Records shown Start Marker

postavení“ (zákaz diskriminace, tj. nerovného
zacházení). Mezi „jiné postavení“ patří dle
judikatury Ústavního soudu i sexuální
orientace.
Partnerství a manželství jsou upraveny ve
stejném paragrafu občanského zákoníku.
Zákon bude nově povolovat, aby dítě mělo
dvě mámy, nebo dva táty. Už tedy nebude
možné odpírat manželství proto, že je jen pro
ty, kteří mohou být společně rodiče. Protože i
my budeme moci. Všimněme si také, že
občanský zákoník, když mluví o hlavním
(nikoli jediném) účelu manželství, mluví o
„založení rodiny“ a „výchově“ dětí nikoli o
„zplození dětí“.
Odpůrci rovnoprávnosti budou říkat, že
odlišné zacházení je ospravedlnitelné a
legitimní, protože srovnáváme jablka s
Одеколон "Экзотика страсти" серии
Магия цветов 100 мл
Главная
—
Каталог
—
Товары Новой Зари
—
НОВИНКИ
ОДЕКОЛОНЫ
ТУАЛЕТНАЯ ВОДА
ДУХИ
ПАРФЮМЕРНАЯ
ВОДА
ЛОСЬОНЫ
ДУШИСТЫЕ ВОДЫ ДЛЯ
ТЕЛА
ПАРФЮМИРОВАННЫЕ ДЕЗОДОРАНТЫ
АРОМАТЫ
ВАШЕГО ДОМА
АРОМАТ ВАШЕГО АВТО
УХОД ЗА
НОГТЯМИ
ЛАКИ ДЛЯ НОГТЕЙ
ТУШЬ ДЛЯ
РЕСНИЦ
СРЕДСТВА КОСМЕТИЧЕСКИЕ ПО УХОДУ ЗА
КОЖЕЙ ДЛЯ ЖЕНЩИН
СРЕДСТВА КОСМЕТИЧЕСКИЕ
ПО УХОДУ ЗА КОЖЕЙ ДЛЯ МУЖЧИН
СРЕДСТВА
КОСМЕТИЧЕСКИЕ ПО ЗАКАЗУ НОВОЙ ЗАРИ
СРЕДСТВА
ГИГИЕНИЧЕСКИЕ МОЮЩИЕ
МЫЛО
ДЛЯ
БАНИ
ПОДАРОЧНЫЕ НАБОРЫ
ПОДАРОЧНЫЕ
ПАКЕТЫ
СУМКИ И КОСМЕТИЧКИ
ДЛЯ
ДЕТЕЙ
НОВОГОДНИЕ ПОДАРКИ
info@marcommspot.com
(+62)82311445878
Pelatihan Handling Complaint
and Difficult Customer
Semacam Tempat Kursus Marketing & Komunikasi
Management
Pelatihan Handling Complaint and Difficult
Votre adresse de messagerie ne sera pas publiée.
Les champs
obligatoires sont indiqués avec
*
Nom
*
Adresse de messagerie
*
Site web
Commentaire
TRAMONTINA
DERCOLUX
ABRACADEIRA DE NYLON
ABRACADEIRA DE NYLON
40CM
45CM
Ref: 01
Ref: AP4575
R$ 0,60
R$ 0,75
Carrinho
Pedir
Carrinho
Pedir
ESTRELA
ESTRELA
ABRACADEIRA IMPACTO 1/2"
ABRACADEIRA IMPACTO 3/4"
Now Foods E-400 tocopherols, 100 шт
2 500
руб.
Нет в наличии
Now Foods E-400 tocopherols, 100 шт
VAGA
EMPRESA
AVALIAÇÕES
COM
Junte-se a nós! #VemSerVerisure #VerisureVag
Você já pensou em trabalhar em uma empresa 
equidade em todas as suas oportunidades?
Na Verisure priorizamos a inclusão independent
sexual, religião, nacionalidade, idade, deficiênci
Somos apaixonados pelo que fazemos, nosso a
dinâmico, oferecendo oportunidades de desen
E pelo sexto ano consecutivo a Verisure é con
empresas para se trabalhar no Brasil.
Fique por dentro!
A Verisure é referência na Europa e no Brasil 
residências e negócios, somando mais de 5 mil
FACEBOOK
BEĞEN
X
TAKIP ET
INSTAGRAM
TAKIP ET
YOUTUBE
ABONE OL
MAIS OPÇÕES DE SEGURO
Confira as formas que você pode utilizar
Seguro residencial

Records shown End Marker

## What the exercise asks
Print all the entries above. Keep each one exact.

## Solved problem
postavení“ (zákaz diskriminace, tj. nerovného
zacházení). Mezi „jiné postavení“ patří dle
judikatury Ústavního soudu i sexuální
orientace.
Partnerství a manželství jsou upraveny ve
stejném paragrafu občanského zákoníku.
Zákon bude nově povolovat, aby dítě mělo
dvě mámy, nebo dva táty. Už tedy nebude
možné odpírat manželství proto, že je jen pro
ty, kteří mohou být společně rodiče. Protože i
my budeme moci. Všimněme si také, že
občanský zákoník, když mluví o hlavním
(nikoli jediném) účelu manželství, mluví o
„založení rodiny“ a „výchově“ dětí nikoli o
„zplození dětí“.
Odpůrci rovnoprávnosti budou říkat, že
odlišné zacházení je ospravedlnitelné a
legitimní, protože srovnáváme jablka s
Одеколон "Экзотика страсти" серии
Магия цветов 100 мл
Главная
—
Каталог
—
Товары Новой Зари
—
НОВИНКИ
ОДЕКОЛОНЫ
ТУАЛЕТНАЯ ВОДА
ДУХИ
ПАРФЮМЕРНАЯ
ВОДА
ЛОСЬОНЫ
ДУШИСТЫЕ ВОДЫ ДЛЯ
ТЕЛА
ПАРФЮМИРОВАННЫЕ ДЕЗОДОРАНТЫ
АРОМАТЫ
ВАШЕГО ДОМА
АРОМАТ ВАШЕГО АВТО
УХОД ЗА
НОГТЯМИ
ЛАКИ ДЛЯ НОГТЕЙ
ТУШЬ ДЛЯ
РЕСНИЦ
СРЕДСТВА КОСМЕТИЧЕСКИЕ ПО УХОДУ ЗА
КОЖЕЙ ДЛЯ ЖЕНЩИН
СРЕДСТВА КОСМЕТИЧЕСКИЕ
ПО УХОДУ ЗА КОЖЕЙ ДЛЯ МУЖЧИН
СРЕДСТВА
КОСМЕТИЧЕСКИЕ ПО ЗАКАЗУ НОВОЙ ЗАРИ
СРЕДСТВА
ГИГИЕНИЧЕСКИЕ МОЮЩИЕ
МЫЛО
ДЛЯ
БАНИ
ПОДАРОЧНЫЕ НАБОРЫ
ПОДАРОЧНЫЕ
ПАКЕТЫ
СУМКИ И КОСМЕТИЧКИ
ДЛЯ
ДЕТЕЙ
НОВОГОДНИЕ ПОДАРКИ
info@marcommspot.com
(+62)82311445878
Pelatihan Handling Complaint
and Difficult Customer
Semacam Tempat Kursus Marketing & Komunikasi
Management
Pelatihan Handling Complaint and Difficult
Votre adresse de messagerie ne sera pas publiée.
Les champs
obligatoires sont indiqués avec
*
Nom
*
Adresse de messagerie
*
Site web
Commentaire
TRAMONTINA
DERCOLUX
ABRACADEIRA DE NYLON
ABRACADEIRA DE NYLON
40CM
45CM
Ref: 01
Ref: AP4575
R$ 0,60
R$ 0,75
Carrinho
Pedir
Carrinho
Pedir
ESTRELA
ESTRELA
ABRACADEIRA IMPACTO 1/2"
ABRACADEIRA IMPACTO 3/4"
Now Foods E-400 tocopherols, 100 шт
2 500
руб.
Нет в наличии
Now Foods E-400 tocopherols, 100 шт
VAGA
EMPRESA
AVALIAÇÕES
COM
Junte-se a nós! #VemSerVerisure #VerisureVag
Você já pensou em trabalhar em uma empresa 
equidade em todas as suas oportunidades?
Na Verisure priorizamos a inclusão independent
sexual, religião, nacionalidade, idade, deficiênci
Somos apaixonados pelo que fazemos, nosso a
dinâmico, oferecendo oportunidades de desen
E pelo sexto ano consecutivo a Verisure é con
empresas para se trabalhar no Brasil.
Fique por dentro!
A Verisure é referência na Europa e no Brasil 
residências e negócios, somando mais de 5 mil
FACEBOOK
BEĞEN
X
TAKIP ET
INSTAGRAM
TAKIP ET
YOUTUBE
ABONE OL
MAIS OPÇÕES DE SEGURO
Confira as formas que você pode utilizar
Seguro residencial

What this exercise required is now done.